**Instruction**
Write out every line of text in the entries below as a JSON list of strings, one string per line, with blank lines omitted and the pictures left out.

**Material supplied**
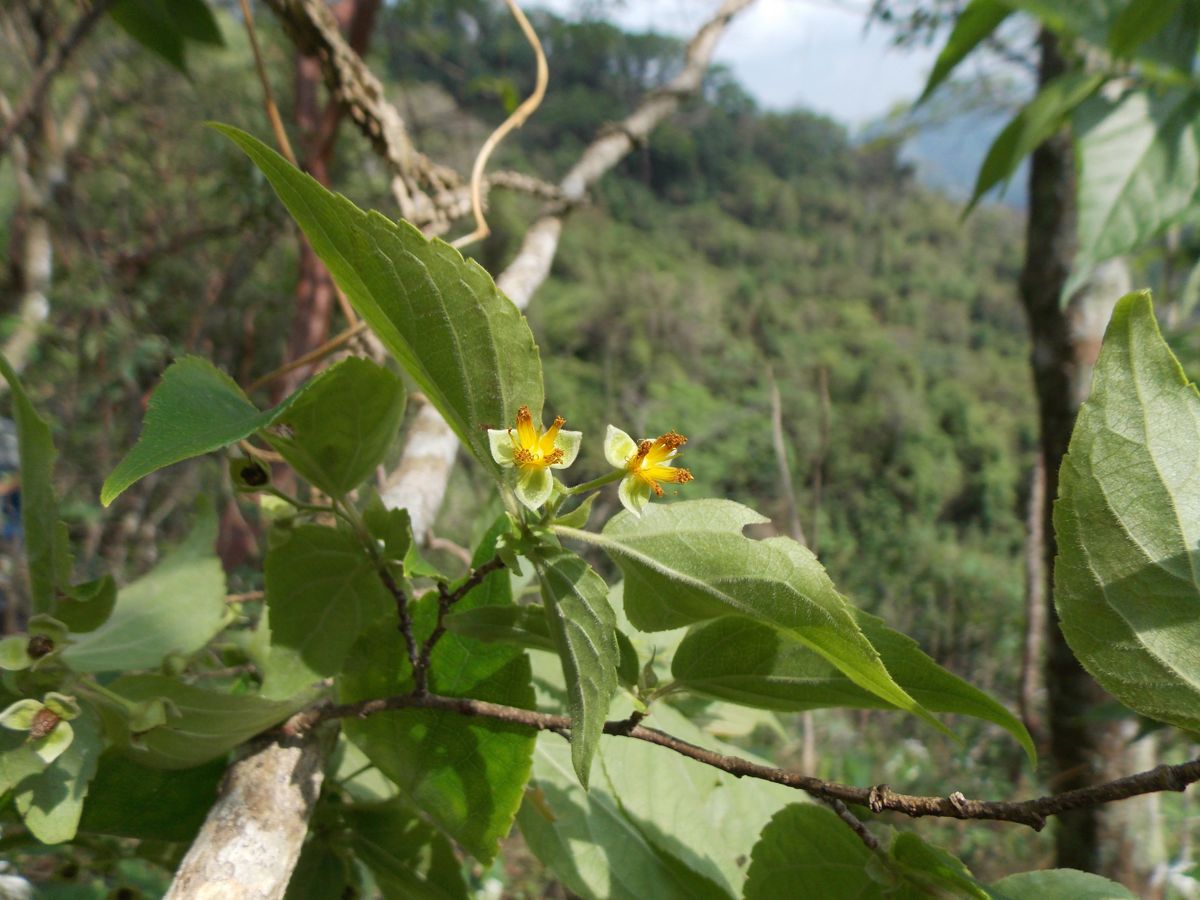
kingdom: Plantae
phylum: Tracheophyta
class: Magnoliopsida
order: Malpighiales
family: Salicaceae
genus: Prockia
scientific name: Prockia crucis
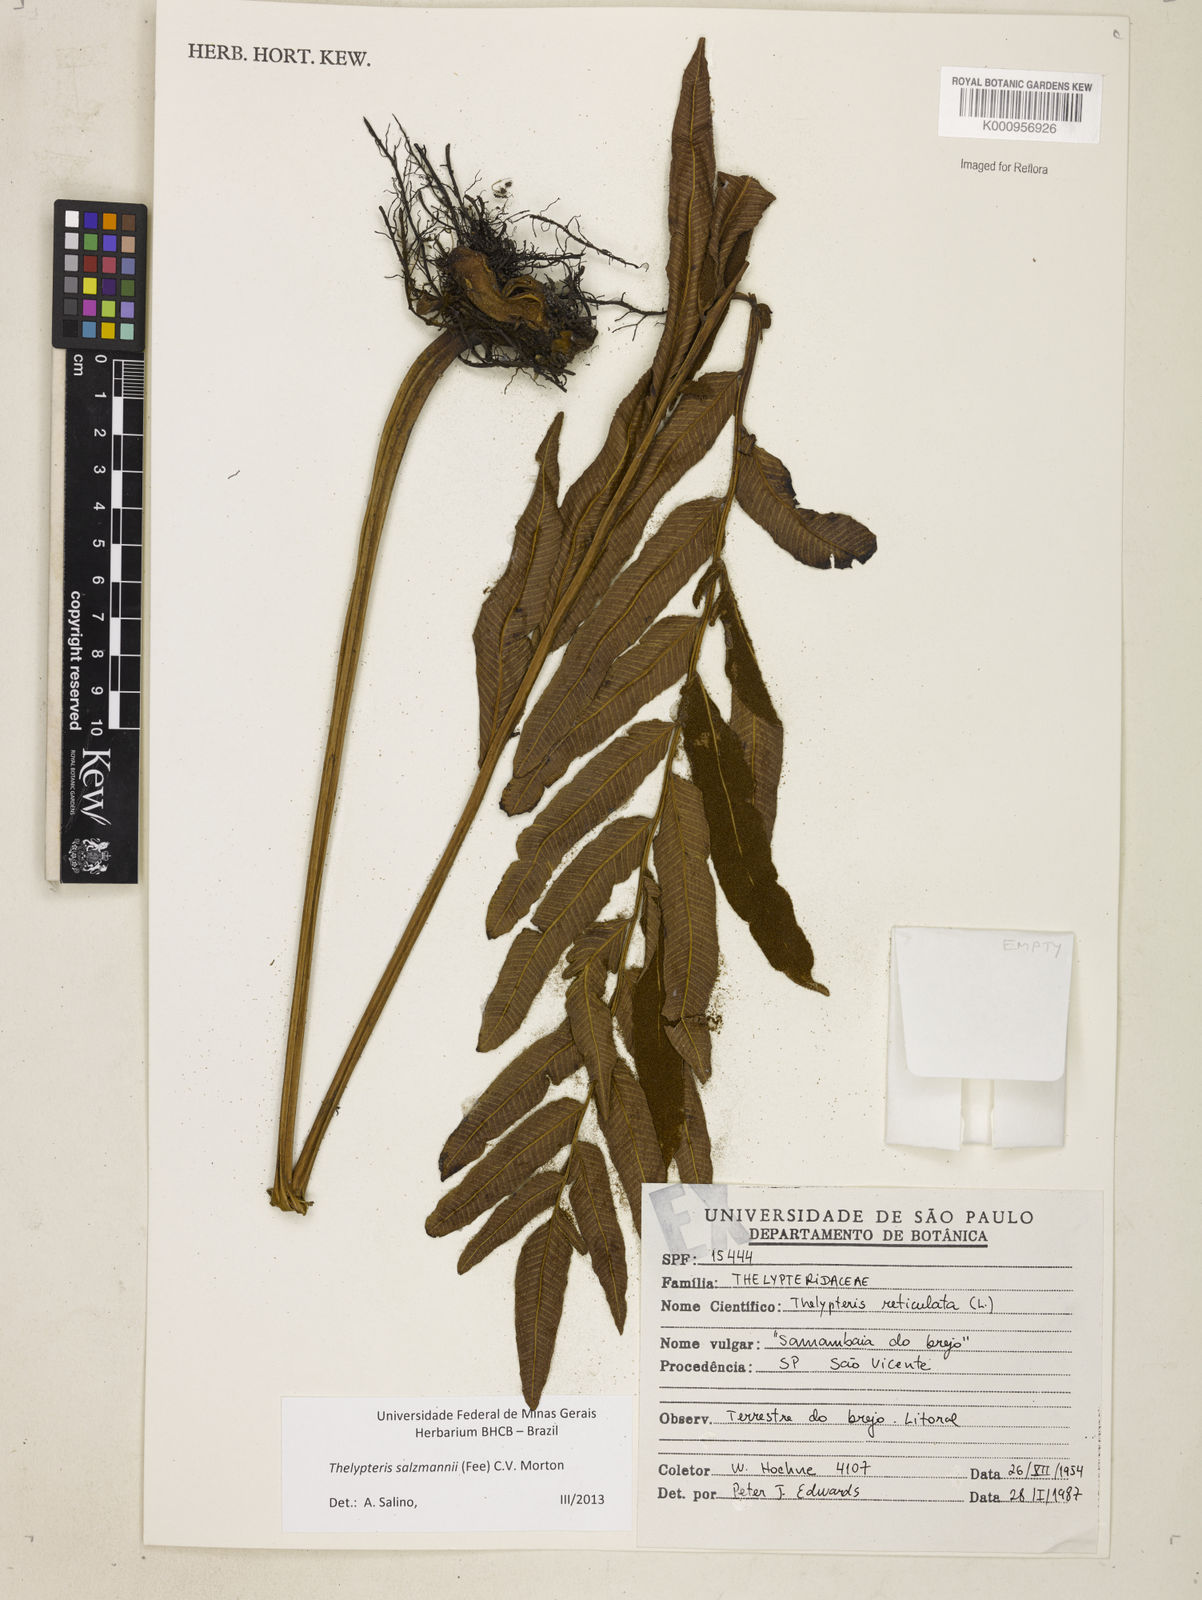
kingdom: Plantae
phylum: Tracheophyta
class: Polypodiopsida
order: Polypodiales
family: Thelypteridaceae
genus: Meniscium
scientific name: Meniscium arborescens
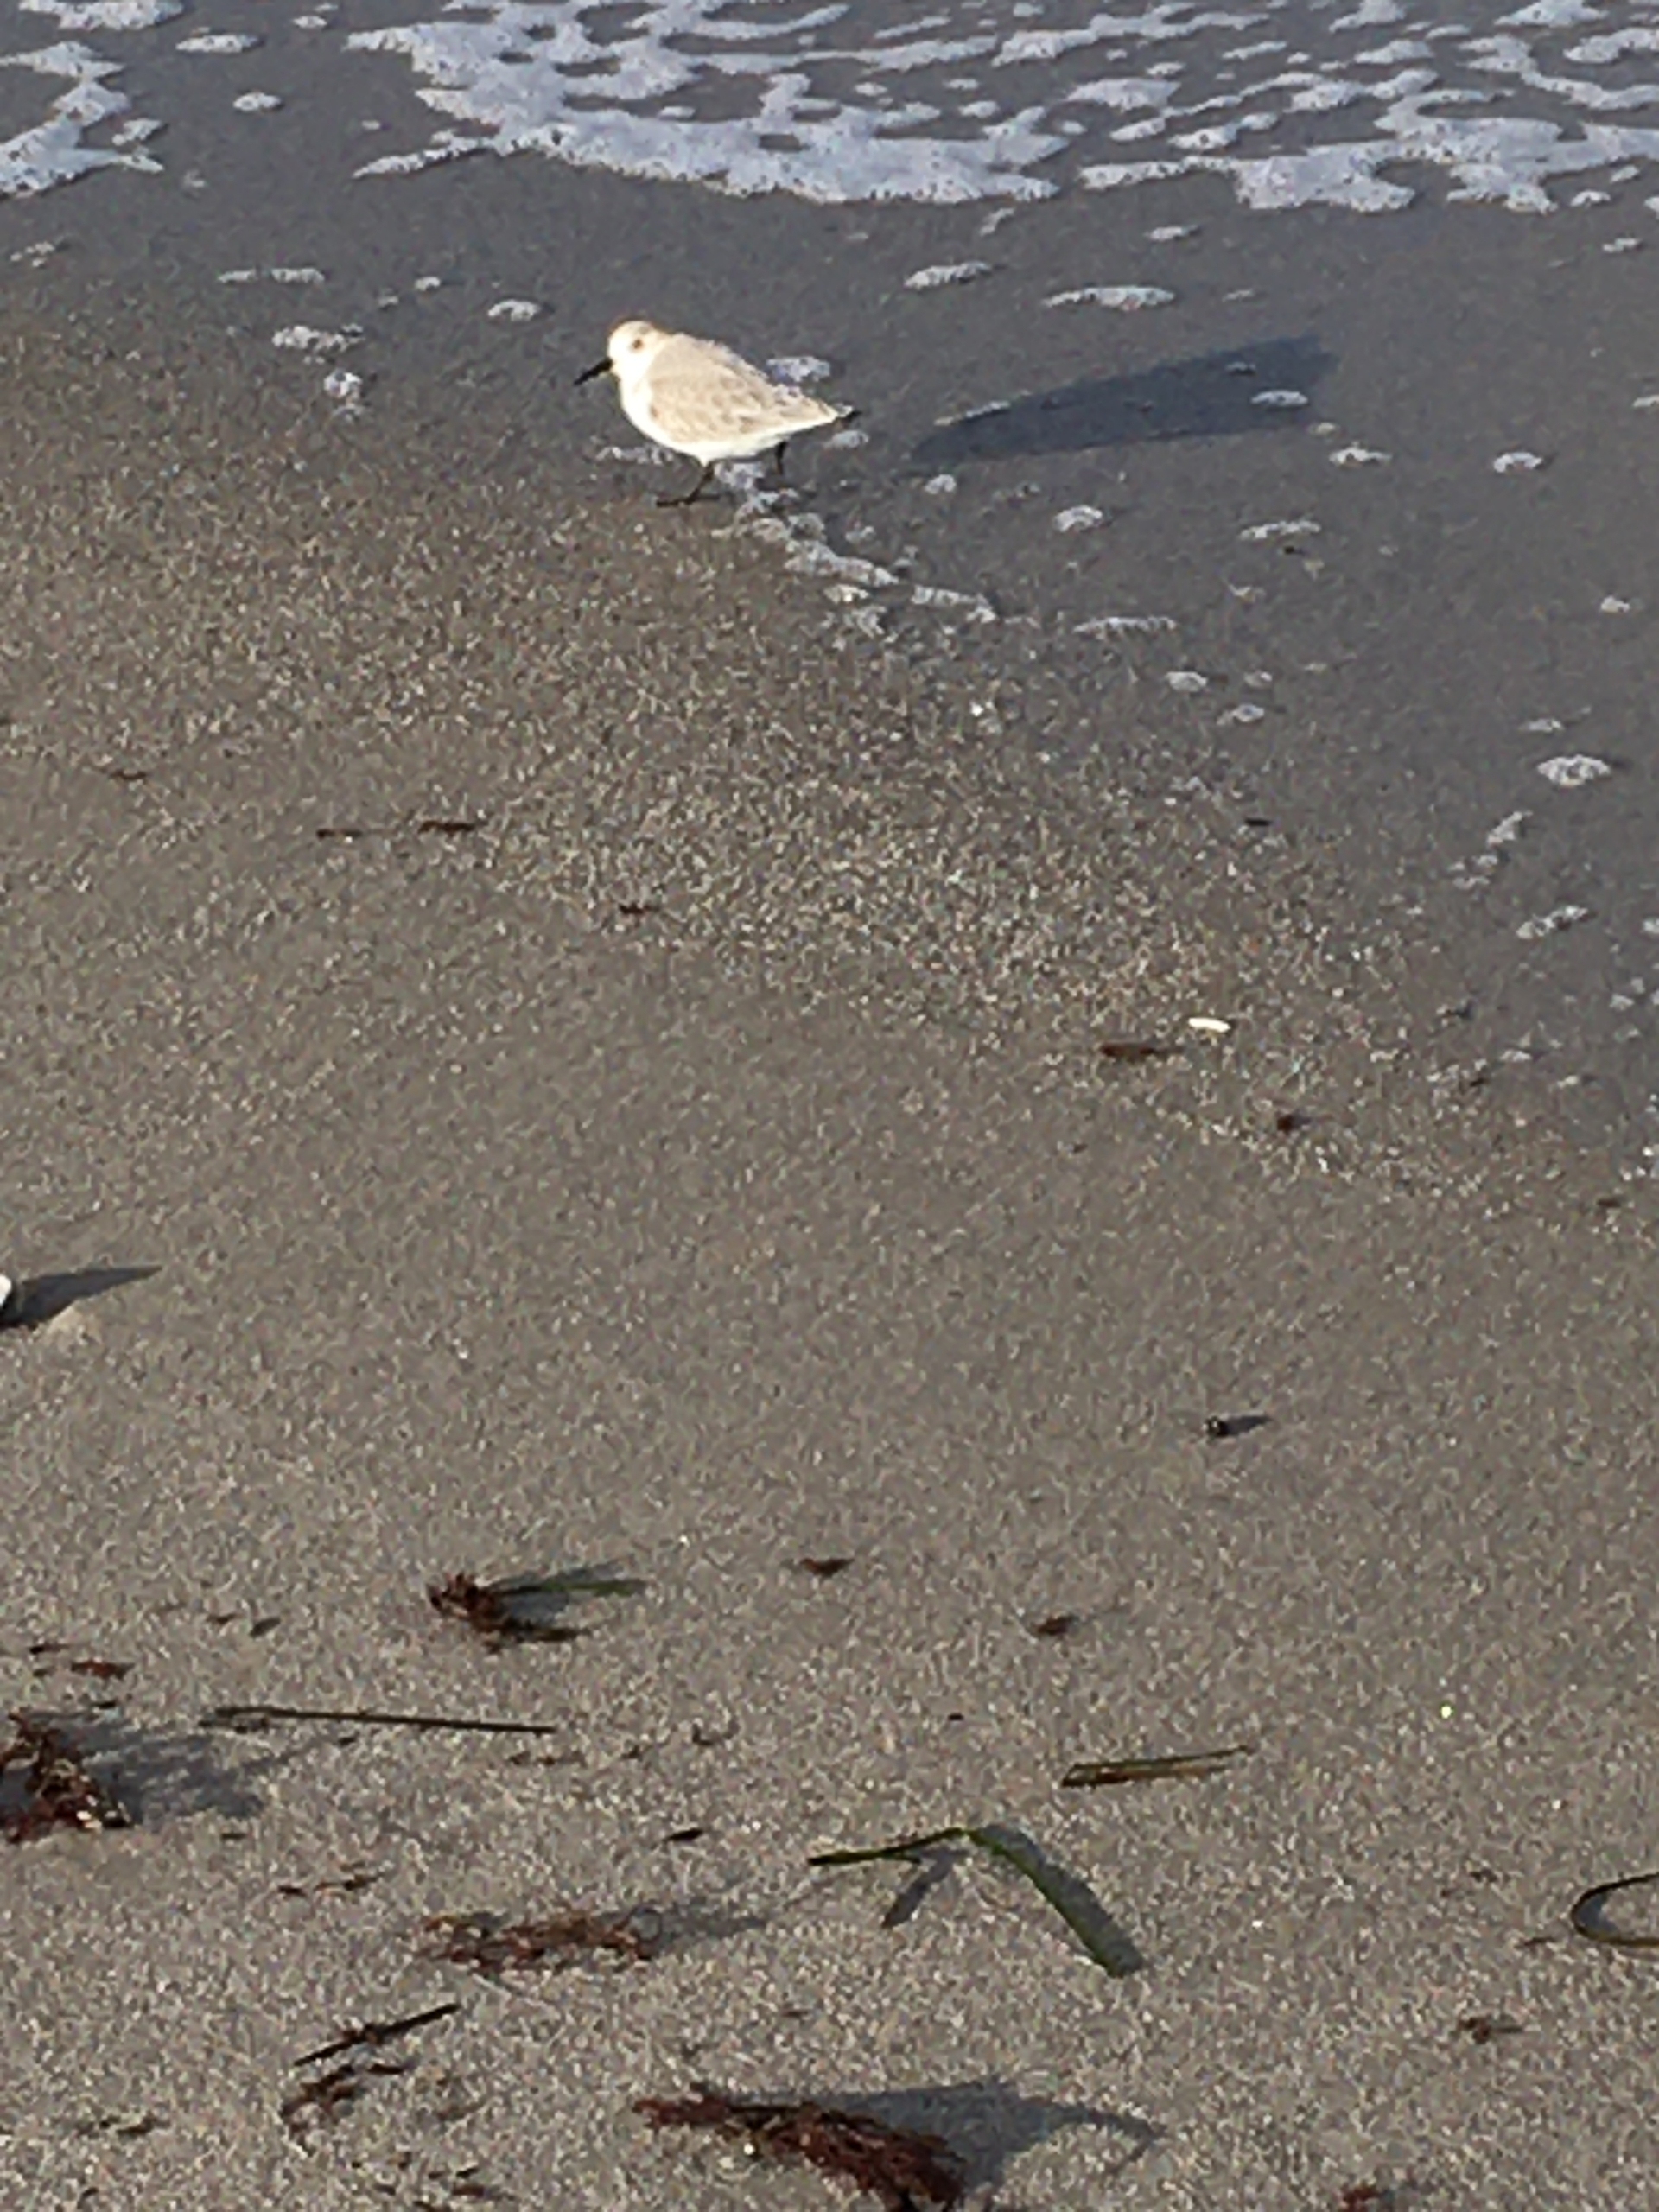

**Response to this task**
[
  "kingdom: Plantae",
  "phylum: Tracheophyta",
  "class: Magnoliopsida",
  "order: Malpighiales",
  "family: Salicaceae",
  "genus: Prockia",
  "scientific name: Prockia crucis",
  "kingdom: Plantae",
  "phylum: Tracheophyta",
  "class: Polypodiopsida",
  "order: Polypodiales",
  "family: Thelypteridaceae",
  "genus: Meniscium",
  "scientific name: Meniscium arborescens"
]